Freedom’s Painful Price

Bombarding Tahrir Square, just after the resigning of Egyptian President Mubarak, countless women activists were arrested and stripped of their confidence in the Egyptian Army.

Reporter Nicholas D. Kristof for New York Times breaks down the story of a young women named Salwa al-Housiny Gouda who was arrested for her outrage against President Mubarak. The 20-year-old hair dresser was fighting for her and her peoples rights, and what she got was hers taken away. After her arrest along with 18 other women, the army who has taken the role of the police, beat and physically and emotionally abused these women. The women were held for a few days and on the second day they were forced to strip naked and have a virginity test in a public area. If the test was failed, the women were going to be charged for being prostitutes. Humiliated and betrayed by the army, people wonder if the Egyptian revolution has gone too far.

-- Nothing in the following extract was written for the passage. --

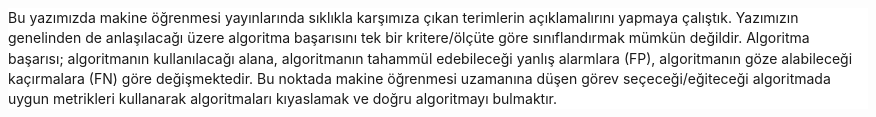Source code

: Bu yazımızda makine öğrenmesi yayınlarında sıklıkla karşımıza çıkan terimlerin açıklamalırını yapmaya çalıştık. Yazımızın genelinden de anlaşılacağı üzere algoritma başarısını tek bir kritere/ölçüte göre sınıflandırmak mümkün değildir. Algoritma başarısı; algoritmanın kullanılacağı alana, algoritmanın tahammül edebileceği yanlış alarmlara (FP), algoritmanın göze alabileceği kaçırmalara (FN) göre değişmektedir. Bu noktada makine öğrenmesi uzamanına düşen görev seçeceği/eğiteceği algoritmada uygun metrikleri kullanarak algoritmaları kıyaslamak ve doğru algoritmayı bulmaktır.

Kristof does a worthy job of presenting the visual picture to the audience. Supplying the listener with a few but detailed background sentences, keeping it short and sweet, then cutting right to the interview with the young activist.

The interview with Gouda is description and sentimental forcing the emotion on the listener. Kristof also uses a deep soft monotone voice to set the mood for the sorrowful story.

Kristof uses simple camera quality but still presenting his story in an impact full manor. Cutting to video clips and vivid imagery the video follows his script perfectly. Overall, Kristof does a pretty good job of presenting the detailed story into a short but informative broadcast video.